‘Loya Jirga’ to decide on prisoner release begins

‘Loya Jirga’ to decide on prisoner release begins

Taliban wants 400 fighters to be freed

As Afghanistan began a three-day ‘Loya Jirga’ to decide on freeing about 400 Taliban fighters convicted for “serious crimes” including murder and abductions, India said it would support the Ashraf Ghani government on the issue, and that the government has been briefed on plans for intra-Afghan negotiations.

The ‘Loya Jirga’, or grand assembly of more than 3,000 representatives from around the country, has been convened after Mr. Ghani refused to release the men, an announcement that threatened to derail intra-Afghan talks, tentatively scheduled for August 10 in Doha.
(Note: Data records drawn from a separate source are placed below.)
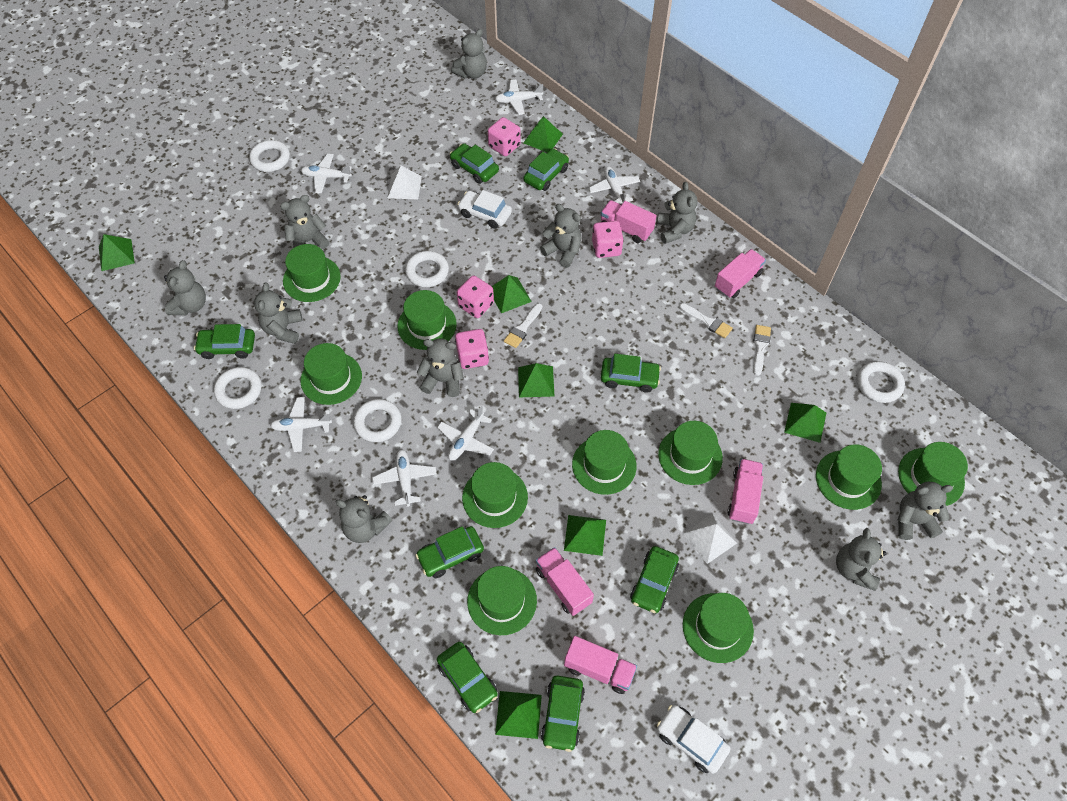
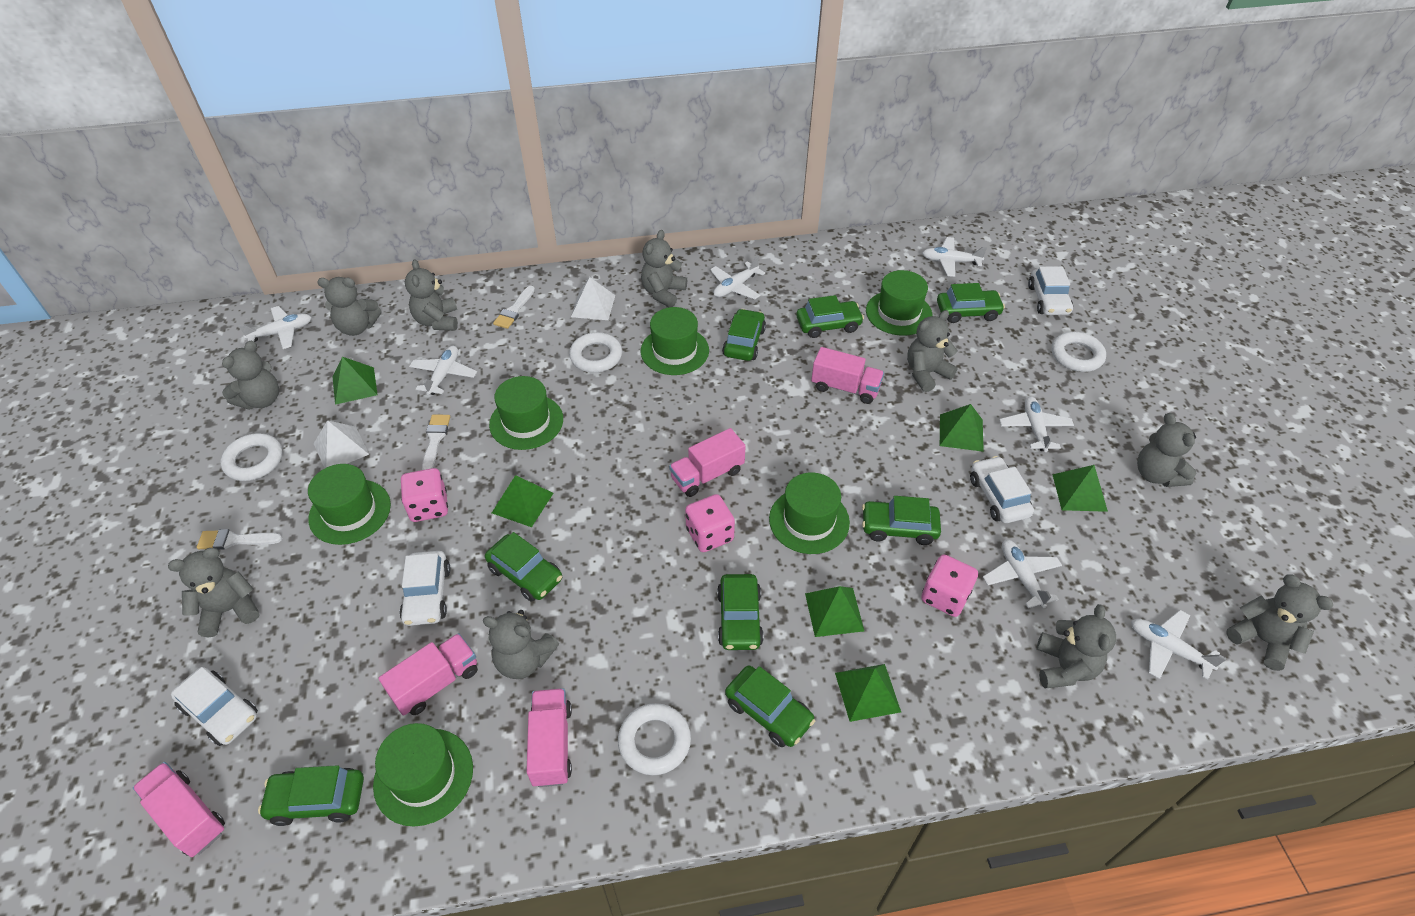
green hat: 10 -> 6
green pyramid: 7 -> 6
pink dice: 4 -> 3
white car: 2 -> 4
white plane: 6 -> 7
white ring: 5 -> 4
The Jirga was called after some heavy lifting from the U.S. pushing the Ghani government for a compromise, and has been followed by a videoconference meeting between US Secretary of State Mike Pompeo and Taliban deputy Mullah Baradar.

“The Loya Jirga is a highly respected traditional consultative body of Afghanistan and this meeting is an issue internal to Afghanistan. Our policy is consistent in the support of the government of Afghanistan,” said MEA spokesperson Anurag Srivastava, in response to a question from The Hindu. “PM Modi and President Ghani had a telephone conversation on 3rd August, and our Ambassador in Kabul is in touch with the leadership there and is being briefed on all matters,” he added. External Affairs Minister S. Jaishankar and Mr. Pompeo also spoke on Thursday night, and discussed Afghanistan amongst other issues.
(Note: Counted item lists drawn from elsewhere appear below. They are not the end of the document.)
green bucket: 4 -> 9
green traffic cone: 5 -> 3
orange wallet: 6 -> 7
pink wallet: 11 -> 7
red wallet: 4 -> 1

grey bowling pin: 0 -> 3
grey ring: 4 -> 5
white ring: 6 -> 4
The outcome of the meeting is not completely certain, as many of the delegates have publicly expressed their opposition to the release of Taliban convicts. On Friday, Afghan MP Bilquis Roshan was virtually pushed out of the Loya Jirga after she held up a banner and raised slogans against the move, at the start of the assembly. Addressing the Jirga, Mr. Ghani said he would implement its advice on the prisoner release, adding that talks with the Taliban would begin in “three days” if the 400 men were freed, and that the Taliban has warned of more bloodshed if they aren’t.
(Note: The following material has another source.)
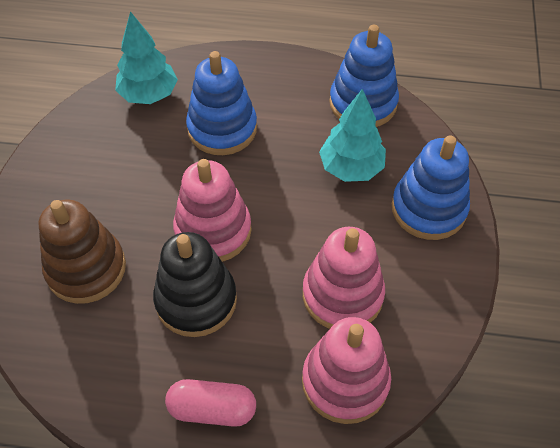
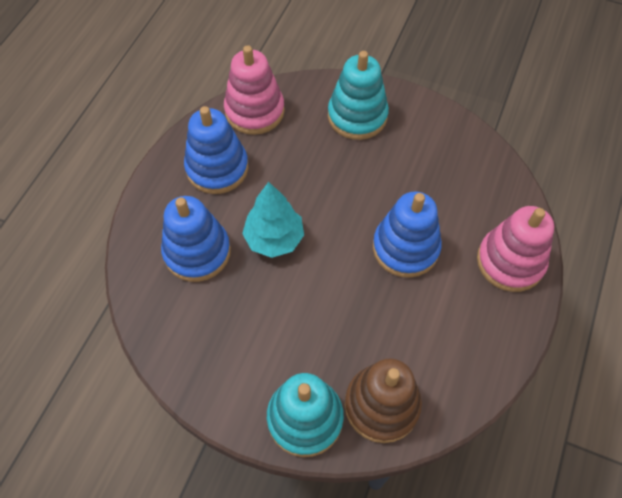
black stacking toy: 1 -> 0
pink capsule: 1 -> 0
pink stacking toy: 3 -> 2
turquoise stacking toy: 0 -> 2
turquoise tree: 2 -> 1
In a statement on Thursday, Mr. Pompeo acknowledged the difficulties ahead for the Jirga. “We acknowledge that the release of these prisoners is unpopular. But this difficult action will lead to an important result long sought by Afghans and Afghanistan’s friends: reduction of violence and direct talks resulting in a peace agreement and an end to the war,” he said, urging the early release of the prisoners.

The prisoner exchanges are part of the agreements signed by the U.S. and Taliban and the U.S. and Ghani government in February this year. However, these were delayed for several months, and the intro-Afghan talks, that were set for March 10 had to be put off. After pushing for the Ghani government to complete the release of 5,000 Taliban prisoners, and for the Taliban to release 1,000 Afghan soldiers and civilians in its custody. On July 15, the U.S. also announced it had withdrawn forces from five military bases, and reduced its troop strength to about 8,000. Over the past few weeks, the U.S. government has been keen to speed up the reconciliation process, ostensibly with an eye on the November Presidential elections.

“This is not the first time the U.S. has brought pressure on the Ghani government in order to push ahead with the “reconciliation” process with the Taliban. Earlier too, the U.S. had threatened to withhold funds unless the prisoner release was started,” said former Ambassador to Kabul Gautam Mukhopadhyay.

“India should support any genuine peace process. But so far, this is one-sided and pushed by the U.S. and Pakistan”, he added, recommending that India should not recognise or publicly engage the Taliban until it recognises the Ghani government, something the militant group has yet to do.